Today we tackled my mom. I was on such auto-pilot from that whole thing I never processed it much with Rob. We were pretty busy making sure I didn’t follow suit. That was a mistake. He should have let me go. I think I have spent the last few months mad at him for doing his job. I don’t think he realizes I still have the means...I am under contract and he seems to ignore that I tell him my mood has been spiraling down for the last 6 months so why bother?

Anyway, I went back and went through the whole thing. I think it frustrates him that I am pretty detached emotionally from it. I know why. Some of it is my own fears of losing control. Some of it is to suppress my anger about it (which I am sure he has figured out) and some of it is me hearing his voice telling me that he doesn’t always know my motivation for crying when it happens. He still doesn’t get how much that disturbs me. He keeps reminding me that emotions are like the weather and they will change...but HIS OFFICE is the ONLY safe place I have and who wants to let loose with the emotions when I have to leave and come home?

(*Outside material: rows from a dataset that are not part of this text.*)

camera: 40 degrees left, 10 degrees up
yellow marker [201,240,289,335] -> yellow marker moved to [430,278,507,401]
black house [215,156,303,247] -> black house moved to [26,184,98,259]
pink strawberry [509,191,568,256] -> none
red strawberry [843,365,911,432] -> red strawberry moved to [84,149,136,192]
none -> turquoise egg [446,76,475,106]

I know I have to deal with this. I just don’t want to.

1 comment:

Dreaming again said...

Wow ... lots of stuff going on there. So is the computer back up and running?

Is Rob wanting to know WHY you are crying? And that's what his problem is because he doesn't know? Lorie would just be content to have me actually let loose with some tears at this point, she even told me Tuesday that she's only seen me close to pulling down that mask a few times, and she's concerned that while I'm doing great, relapse is just a day away ... as long as that mask is still up. She keeps saying that it's safe to cry ... in there if no where else, even if I don't know why ... is that what he's telling you, or is he telling you he needs to understand why?